Il lento e doloroso declino dell'erudizione
Il fascino del mito letterario popolare ci tramanda imperterrito l'immagine drammatica, cinematografica e profondamente romantica di un singolo, catastrofico e apocalittico incendio devastante, colpevole di aver incenerito istantaneamente e senza pietà questo incalcolabile e ineguagliabile patrimonio di saggezza in una sola e terrificante notte di puro orrore e caos. Tuttavia, l'indagine storica documentata e il meticoloso fact checking archeologico dimostrano chiaramente che la vera e documentabile realtà dei fatti risulta essere molto più complessa e, per certi versi, infinitamente più inquietante e desolante per lo spirito umano. La fine ignominiosa della gloriosa Biblioteca di Alessandria non fu infatti il risultato improvviso di un unico e sfortunato evento distruttivo, bensì l'esito tragico, inesorabile e logorante di un lentissimo declino strutturale e morale, una vera e propria agonia durata in realtà per svariati secoli turbolenti. Le continue e logoranti guerre civili di matrice romana, le violente e sanguinose sommosse di carattere religioso che infiammavano regolarmente le pericolose strade egiziane, i continui, letali e miopi tagli ai vitali finanziamenti statali per il mantenimento della struttura e, fattore ben più grave, una crescente e inarrestabile apatia generale verso l'importanza della conservazione culturale, corrosero lentamente e dall'interno le un tempo maestose fondamenta di questa sacra e intoccabile istituzione intellettuale. I papiri rari, essendo materiali estremamente sensibili alla deleteria umidità marina e profondamente bisognosi di cure conservative maniacali, costose e costanti, vennero progressivamente e colpevolmente abbandonati all'incuria generalizzata, divorati silenziosamente ma inesorabilmente dall'azione corrosiva del tempo.
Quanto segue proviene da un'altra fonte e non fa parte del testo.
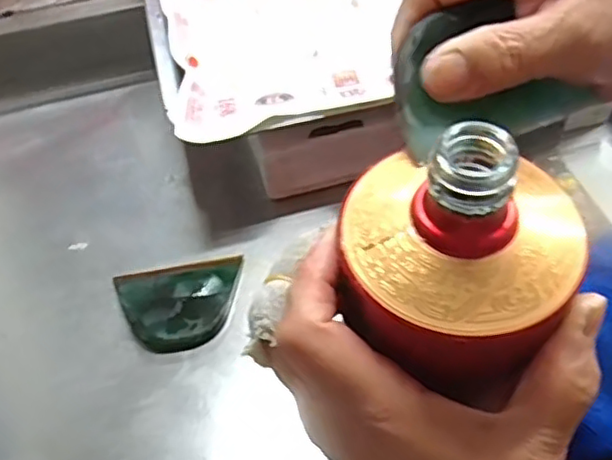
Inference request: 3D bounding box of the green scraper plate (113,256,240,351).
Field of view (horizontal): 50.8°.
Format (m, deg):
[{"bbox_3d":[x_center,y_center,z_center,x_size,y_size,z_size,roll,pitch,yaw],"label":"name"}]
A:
[{"bbox_3d":[-0.080,0.047,0.407,0.078,0.009,0.062,-10,46,-1],"label":"green scraper plate"}]

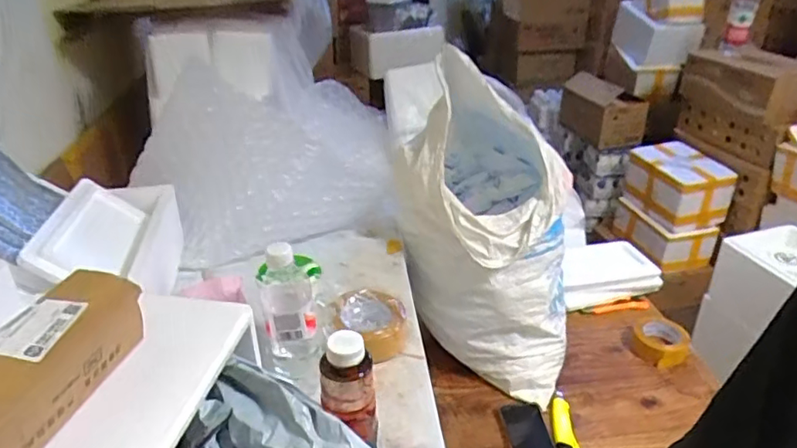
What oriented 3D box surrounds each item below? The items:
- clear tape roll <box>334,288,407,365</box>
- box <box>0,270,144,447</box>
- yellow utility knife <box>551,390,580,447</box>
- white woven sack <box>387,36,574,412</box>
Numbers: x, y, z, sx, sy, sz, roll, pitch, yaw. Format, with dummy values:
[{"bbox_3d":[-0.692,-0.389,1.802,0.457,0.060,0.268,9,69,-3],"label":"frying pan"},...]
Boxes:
[{"bbox_3d":[-0.039,0.152,0.860,0.110,0.068,0.100,0,30,0],"label":"clear tape roll"},{"bbox_3d":[-0.323,0.128,0.523,0.076,0.078,0.205,9,31,16],"label":"box"},{"bbox_3d":[0.306,0.371,1.077,0.040,0.015,0.151,2,30,5],"label":"yellow utility knife"},{"bbox_3d":[0.184,0.012,1.167,0.328,0.580,0.347,7,31,13],"label":"white woven sack"}]

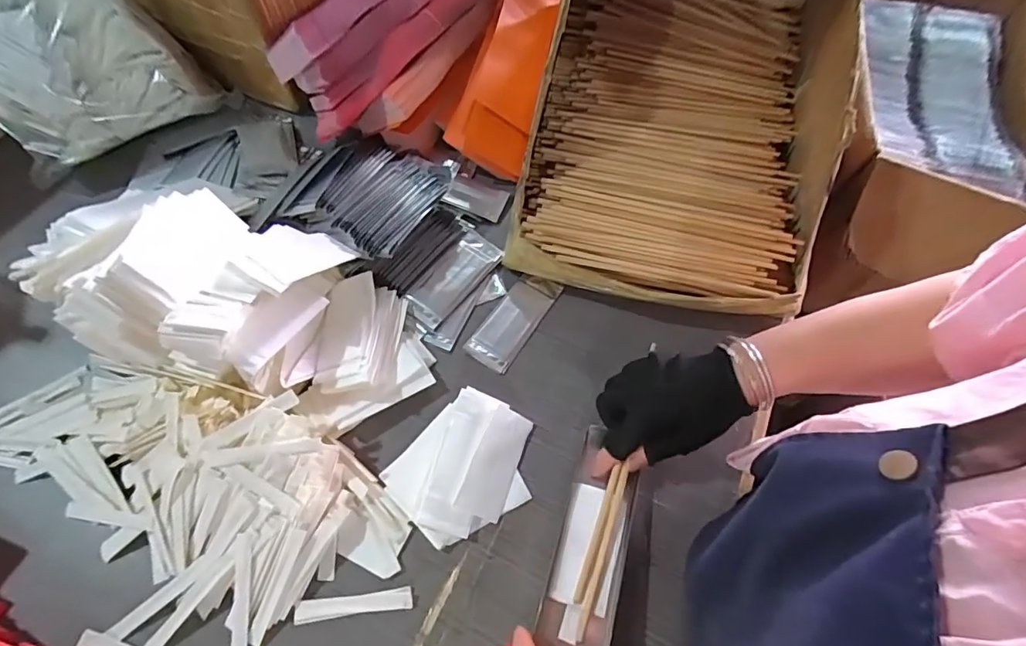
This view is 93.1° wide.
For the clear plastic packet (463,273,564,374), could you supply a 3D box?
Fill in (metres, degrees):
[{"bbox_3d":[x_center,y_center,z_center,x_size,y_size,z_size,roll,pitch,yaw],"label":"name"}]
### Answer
[{"bbox_3d":[0.001,-0.006,0.511,0.048,0.005,0.115,30,65,13],"label":"clear plastic packet"}]

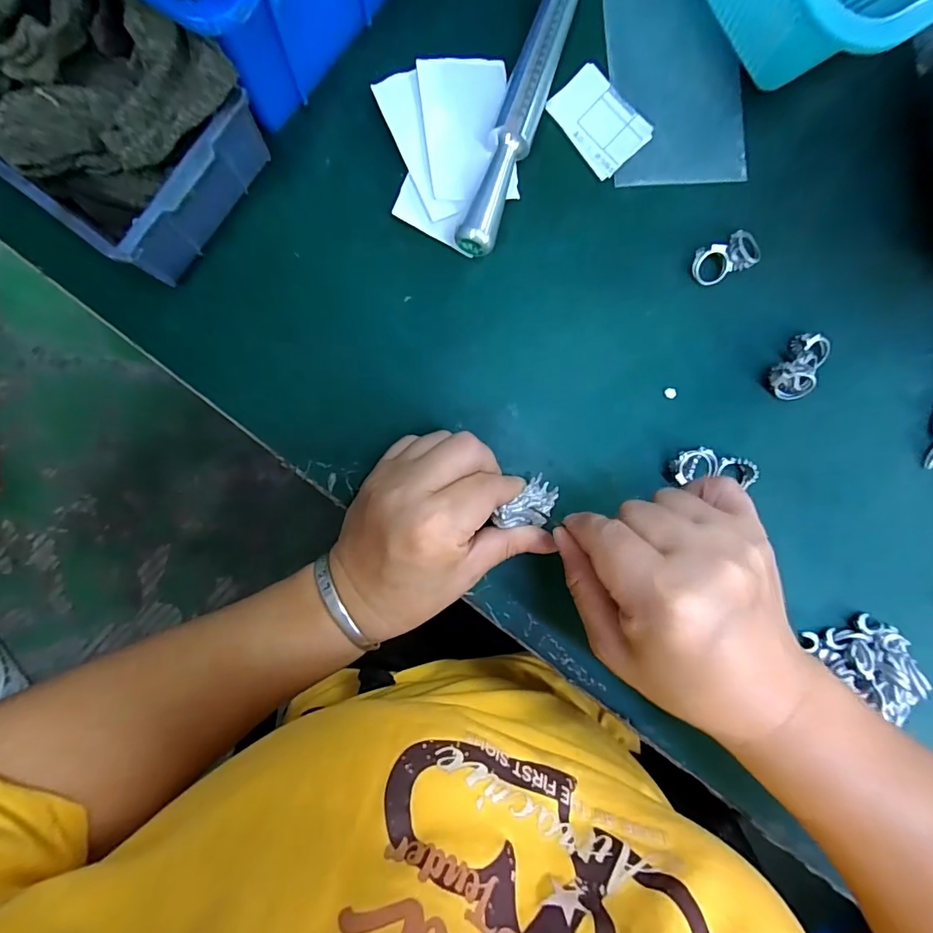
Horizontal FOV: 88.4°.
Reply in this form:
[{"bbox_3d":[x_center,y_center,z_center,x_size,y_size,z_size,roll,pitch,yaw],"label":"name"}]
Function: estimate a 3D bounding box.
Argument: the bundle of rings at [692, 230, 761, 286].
[{"bbox_3d":[0.154,-0.123,0.280,0.043,0.011,0.022,-24,93,-3],"label":"bundle of rings"}]

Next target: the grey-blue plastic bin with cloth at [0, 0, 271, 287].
[{"bbox_3d":[-0.177,-0.164,0.222,0.141,0.074,0.089,37,88,-4],"label":"grey-blue plastic bin with cloth"}]

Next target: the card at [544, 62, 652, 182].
[{"bbox_3d":[0.076,-0.197,0.273,0.037,0.004,0.054,-42,94,-2],"label":"card"}]

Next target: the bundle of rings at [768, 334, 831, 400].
[{"bbox_3d":[0.200,-0.060,0.284,0.025,0.018,0.041,38,88,-4],"label":"bundle of rings"}]

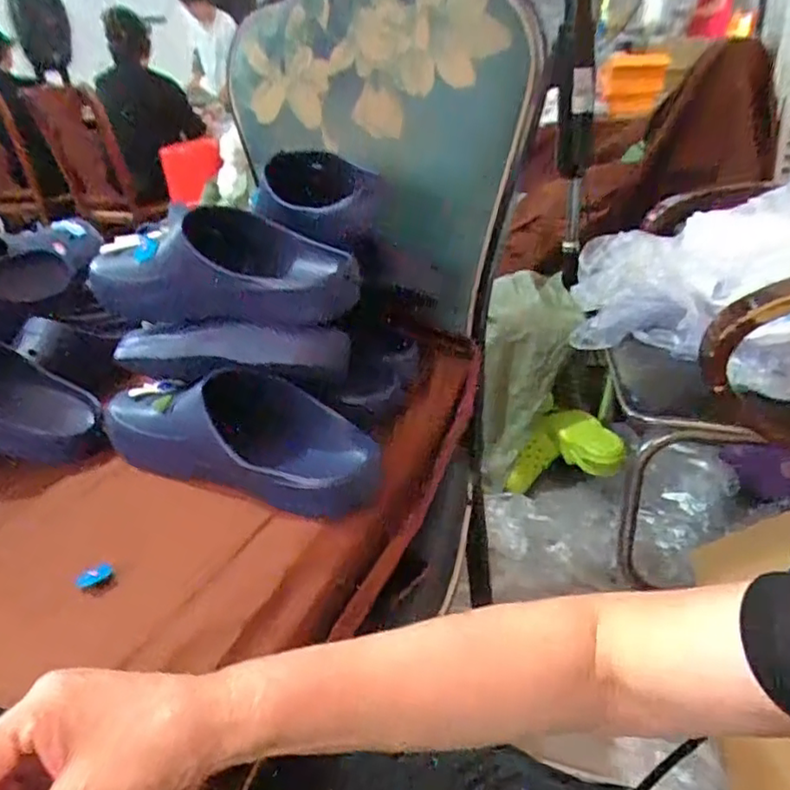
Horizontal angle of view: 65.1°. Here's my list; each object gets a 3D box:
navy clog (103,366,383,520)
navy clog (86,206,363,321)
[{"bbox_3d":[-0.153,0.026,0.578,0.282,0.092,0.107,9,32,23],"label":"navy clog"},{"bbox_3d":[-0.166,-0.128,0.599,0.254,0.077,0.119,9,32,24],"label":"navy clog"}]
Il tramonto di questa culla del sapere rappresenta un monito severo e intramontabile per le generazioni attuali e future. Ci insegna che la cultura non è mai garantita dal destino, ma evapora e si sgretola nel momento esatto in cui una civiltà decide egoisticamente di smettere di finanziarla, di amarla e di proteggerla con tutte le sue forze.